[Entries taken from a collection]
━━━━━━━━━━━━━━━━━━━━━━━━━━━━━━
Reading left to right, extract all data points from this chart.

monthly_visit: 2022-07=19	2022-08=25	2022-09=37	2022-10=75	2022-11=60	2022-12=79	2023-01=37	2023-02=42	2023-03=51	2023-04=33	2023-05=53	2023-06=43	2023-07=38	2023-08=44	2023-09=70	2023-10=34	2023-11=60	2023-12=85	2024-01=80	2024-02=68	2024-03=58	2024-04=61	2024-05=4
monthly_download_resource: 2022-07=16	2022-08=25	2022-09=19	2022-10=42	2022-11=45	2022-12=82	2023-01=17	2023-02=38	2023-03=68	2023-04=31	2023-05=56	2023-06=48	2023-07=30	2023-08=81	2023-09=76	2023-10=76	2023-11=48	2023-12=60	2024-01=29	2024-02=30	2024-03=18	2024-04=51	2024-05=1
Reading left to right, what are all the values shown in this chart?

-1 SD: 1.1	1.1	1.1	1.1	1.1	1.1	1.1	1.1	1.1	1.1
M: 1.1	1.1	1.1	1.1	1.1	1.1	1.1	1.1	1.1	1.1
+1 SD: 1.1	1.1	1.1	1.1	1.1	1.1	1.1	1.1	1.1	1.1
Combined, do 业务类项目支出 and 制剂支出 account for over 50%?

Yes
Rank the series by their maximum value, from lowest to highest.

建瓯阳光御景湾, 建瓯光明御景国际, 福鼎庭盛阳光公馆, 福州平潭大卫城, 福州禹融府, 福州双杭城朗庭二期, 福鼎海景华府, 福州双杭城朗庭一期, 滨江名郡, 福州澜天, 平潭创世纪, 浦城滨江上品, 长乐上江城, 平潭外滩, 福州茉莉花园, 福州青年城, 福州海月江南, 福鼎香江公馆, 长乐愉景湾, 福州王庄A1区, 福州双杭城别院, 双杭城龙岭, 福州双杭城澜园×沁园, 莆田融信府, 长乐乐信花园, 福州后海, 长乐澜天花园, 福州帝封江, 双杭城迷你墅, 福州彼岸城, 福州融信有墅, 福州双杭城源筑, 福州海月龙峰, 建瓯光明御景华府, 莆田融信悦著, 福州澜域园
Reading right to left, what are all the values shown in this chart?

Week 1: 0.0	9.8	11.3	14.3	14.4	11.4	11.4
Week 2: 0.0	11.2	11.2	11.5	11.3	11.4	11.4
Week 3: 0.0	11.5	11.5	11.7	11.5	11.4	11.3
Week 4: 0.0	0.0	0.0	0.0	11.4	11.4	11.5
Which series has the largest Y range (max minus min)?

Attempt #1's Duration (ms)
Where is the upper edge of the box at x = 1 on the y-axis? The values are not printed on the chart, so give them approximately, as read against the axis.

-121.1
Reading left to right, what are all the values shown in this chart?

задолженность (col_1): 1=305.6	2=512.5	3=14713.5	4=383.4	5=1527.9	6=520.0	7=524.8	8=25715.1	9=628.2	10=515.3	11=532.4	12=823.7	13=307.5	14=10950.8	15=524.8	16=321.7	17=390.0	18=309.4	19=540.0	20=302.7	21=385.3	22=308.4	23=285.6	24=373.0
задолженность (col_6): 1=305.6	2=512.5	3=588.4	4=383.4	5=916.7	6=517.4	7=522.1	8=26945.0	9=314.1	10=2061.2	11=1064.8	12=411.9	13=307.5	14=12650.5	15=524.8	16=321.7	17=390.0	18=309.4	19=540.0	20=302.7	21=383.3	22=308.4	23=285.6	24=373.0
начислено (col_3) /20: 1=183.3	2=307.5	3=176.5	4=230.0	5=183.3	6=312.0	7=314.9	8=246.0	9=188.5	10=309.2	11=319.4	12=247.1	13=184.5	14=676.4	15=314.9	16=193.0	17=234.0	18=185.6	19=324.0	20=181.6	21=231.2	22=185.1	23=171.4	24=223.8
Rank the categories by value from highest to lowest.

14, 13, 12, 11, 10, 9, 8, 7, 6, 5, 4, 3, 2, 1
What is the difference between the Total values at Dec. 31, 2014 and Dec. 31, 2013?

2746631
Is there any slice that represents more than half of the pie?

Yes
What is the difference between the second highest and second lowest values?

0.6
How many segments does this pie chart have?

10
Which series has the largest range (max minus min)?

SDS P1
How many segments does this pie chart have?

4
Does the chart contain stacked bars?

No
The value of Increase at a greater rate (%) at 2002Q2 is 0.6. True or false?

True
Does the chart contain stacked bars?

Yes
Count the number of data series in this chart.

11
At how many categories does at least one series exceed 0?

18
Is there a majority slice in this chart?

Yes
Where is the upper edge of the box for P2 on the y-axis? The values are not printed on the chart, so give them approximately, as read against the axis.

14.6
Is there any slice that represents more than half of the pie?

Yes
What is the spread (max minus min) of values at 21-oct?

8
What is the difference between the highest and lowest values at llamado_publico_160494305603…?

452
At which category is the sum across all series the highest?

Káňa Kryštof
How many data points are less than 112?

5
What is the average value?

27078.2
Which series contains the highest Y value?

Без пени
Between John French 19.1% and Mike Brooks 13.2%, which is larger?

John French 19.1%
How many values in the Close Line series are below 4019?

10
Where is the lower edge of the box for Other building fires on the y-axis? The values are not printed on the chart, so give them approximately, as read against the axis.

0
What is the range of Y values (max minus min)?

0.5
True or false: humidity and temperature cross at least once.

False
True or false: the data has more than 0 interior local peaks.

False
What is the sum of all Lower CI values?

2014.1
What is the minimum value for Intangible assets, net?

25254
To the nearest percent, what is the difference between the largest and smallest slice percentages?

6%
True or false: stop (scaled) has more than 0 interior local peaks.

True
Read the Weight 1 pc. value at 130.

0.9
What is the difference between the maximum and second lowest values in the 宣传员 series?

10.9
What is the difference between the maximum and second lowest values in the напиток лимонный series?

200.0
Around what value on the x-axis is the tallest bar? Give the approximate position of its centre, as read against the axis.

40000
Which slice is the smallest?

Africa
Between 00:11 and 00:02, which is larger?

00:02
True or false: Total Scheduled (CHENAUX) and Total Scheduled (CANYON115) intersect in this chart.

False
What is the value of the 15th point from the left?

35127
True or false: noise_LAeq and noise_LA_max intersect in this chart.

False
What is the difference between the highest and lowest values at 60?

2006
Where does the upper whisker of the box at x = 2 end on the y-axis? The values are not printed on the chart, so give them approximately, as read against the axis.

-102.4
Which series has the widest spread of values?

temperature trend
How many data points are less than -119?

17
━━━━━━━━━━━━━━━━━━━━━━━━━━━━━━
**Required work**
Copy all of the material above line for line, without changing anything.

**Answer box**
Reading left to right, extract all data points from this chart.

monthly_visit: 2022-07=19	2022-08=25	2022-09=37	2022-10=75	2022-11=60	2022-12=79	2023-01=37	2023-02=42	2023-03=51	2023-04=33	2023-05=53	2023-06=43	2023-07=38	2023-08=44	2023-09=70	2023-10=34	2023-11=60	2023-12=85	2024-01=80	2024-02=68	2024-03=58	2024-04=61	2024-05=4
monthly_download_resource: 2022-07=16	2022-08=25	2022-09=19	2022-10=42	2022-11=45	2022-12=82	2023-01=17	2023-02=38	2023-03=68	2023-04=31	2023-05=56	2023-06=48	2023-07=30	2023-08=81	2023-09=76	2023-10=76	2023-11=48	2023-12=60	2024-01=29	2024-02=30	2024-03=18	2024-04=51	2024-05=1
Reading left to right, what are all the values shown in this chart?

-1 SD: 1.1	1.1	1.1	1.1	1.1	1.1	1.1	1.1	1.1	1.1
M: 1.1	1.1	1.1	1.1	1.1	1.1	1.1	1.1	1.1	1.1
+1 SD: 1.1	1.1	1.1	1.1	1.1	1.1	1.1	1.1	1.1	1.1
Combined, do 业务类项目支出 and 制剂支出 account for over 50%?

Yes
Rank the series by their maximum value, from lowest to highest.

建瓯阳光御景湾, 建瓯光明御景国际, 福鼎庭盛阳光公馆, 福州平潭大卫城, 福州禹融府, 福州双杭城朗庭二期, 福鼎海景华府, 福州双杭城朗庭一期, 滨江名郡, 福州澜天, 平潭创世纪, 浦城滨江上品, 长乐上江城, 平潭外滩, 福州茉莉花园, 福州青年城, 福州海月江南, 福鼎香江公馆, 长乐愉景湾, 福州王庄A1区, 福州双杭城别院, 双杭城龙岭, 福州双杭城澜园×沁园, 莆田融信府, 长乐乐信花园, 福州后海, 长乐澜天花园, 福州帝封江, 双杭城迷你墅, 福州彼岸城, 福州融信有墅, 福州双杭城源筑, 福州海月龙峰, 建瓯光明御景华府, 莆田融信悦著, 福州澜域园
Reading right to left, what are all the values shown in this chart?

Week 1: 0.0	9.8	11.3	14.3	14.4	11.4	11.4
Week 2: 0.0	11.2	11.2	11.5	11.3	11.4	11.4
Week 3: 0.0	11.5	11.5	11.7	11.5	11.4	11.3
Week 4: 0.0	0.0	0.0	0.0	11.4	11.4	11.5
Which series has the largest Y range (max minus min)?

Attempt #1's Duration (ms)
Where is the upper edge of the box at x = 1 on the y-axis? The values are not printed on the chart, so give them approximately, as read against the axis.

-121.1
Reading left to right, what are all the values shown in this chart?

задолженность (col_1): 1=305.6	2=512.5	3=14713.5	4=383.4	5=1527.9	6=520.0	7=524.8	8=25715.1	9=628.2	10=515.3	11=532.4	12=823.7	13=307.5	14=10950.8	15=524.8	16=321.7	17=390.0	18=309.4	19=540.0	20=302.7	21=385.3	22=308.4	23=285.6	24=373.0
задолженность (col_6): 1=305.6	2=512.5	3=588.4	4=383.4	5=916.7	6=517.4	7=522.1	8=26945.0	9=314.1	10=2061.2	11=1064.8	12=411.9	13=307.5	14=12650.5	15=524.8	16=321.7	17=390.0	18=309.4	19=540.0	20=302.7	21=383.3	22=308.4	23=285.6	24=373.0
начислено (col_3) /20: 1=183.3	2=307.5	3=176.5	4=230.0	5=183.3	6=312.0	7=314.9	8=246.0	9=188.5	10=309.2	11=319.4	12=247.1	13=184.5	14=676.4	15=314.9	16=193.0	17=234.0	18=185.6	19=324.0	20=181.6	21=231.2	22=185.1	23=171.4	24=223.8
Rank the categories by value from highest to lowest.

14, 13, 12, 11, 10, 9, 8, 7, 6, 5, 4, 3, 2, 1
What is the difference between the Total values at Dec. 31, 2014 and Dec. 31, 2013?

2746631
Is there any slice that represents more than half of the pie?

Yes
What is the difference between the second highest and second lowest values?

0.6
How many segments does this pie chart have?

10
Which series has the largest range (max minus min)?

SDS P1
How many segments does this pie chart have?

4
Does the chart contain stacked bars?

No
The value of Increase at a greater rate (%) at 2002Q2 is 0.6. True or false?

True
Does the chart contain stacked bars?

Yes
Count the number of data series in this chart.

11
At how many categories does at least one series exceed 0?

18
Is there a majority slice in this chart?

Yes
Where is the upper edge of the box for P2 on the y-axis? The values are not printed on the chart, so give them approximately, as read against the axis.

14.6
Is there any slice that represents more than half of the pie?

Yes
What is the spread (max minus min) of values at 21-oct?

8
What is the difference between the highest and lowest values at llamado_publico_160494305603…?

452
At which category is the sum across all series the highest?

Káňa Kryštof
How many data points are less than 112?

5
What is the average value?

27078.2
Which series contains the highest Y value?

Без пени
Between John French 19.1% and Mike Brooks 13.2%, which is larger?

John French 19.1%
How many values in the Close Line series are below 4019?

10
Where is the lower edge of the box for Other building fires on the y-axis? The values are not printed on the chart, so give them approximately, as read against the axis.

0
What is the range of Y values (max minus min)?

0.5
True or false: humidity and temperature cross at least once.

False
True or false: the data has more than 0 interior local peaks.

False
What is the sum of all Lower CI values?

2014.1
What is the minimum value for Intangible assets, net?

25254
To the nearest percent, what is the difference between the largest and smallest slice percentages?

6%
True or false: stop (scaled) has more than 0 interior local peaks.

True
Read the Weight 1 pc. value at 130.

0.9
What is the difference between the maximum and second lowest values in the 宣传员 series?

10.9
What is the difference between the maximum and second lowest values in the напиток лимонный series?

200.0
Around what value on the x-axis is the tallest bar? Give the approximate position of its centre, as read against the axis.

40000
Which slice is the smallest?

Africa
Between 00:11 and 00:02, which is larger?

00:02
True or false: Total Scheduled (CHENAUX) and Total Scheduled (CANYON115) intersect in this chart.

False
What is the value of the 15th point from the left?

35127
True or false: noise_LAeq and noise_LA_max intersect in this chart.

False
What is the difference between the highest and lowest values at 60?

2006
Where does the upper whisker of the box at x = 2 end on the y-axis? The values are not printed on the chart, so give them approximately, as read against the axis.

-102.4
Which series has the widest spread of values?

temperature trend
How many data points are less than -119?

17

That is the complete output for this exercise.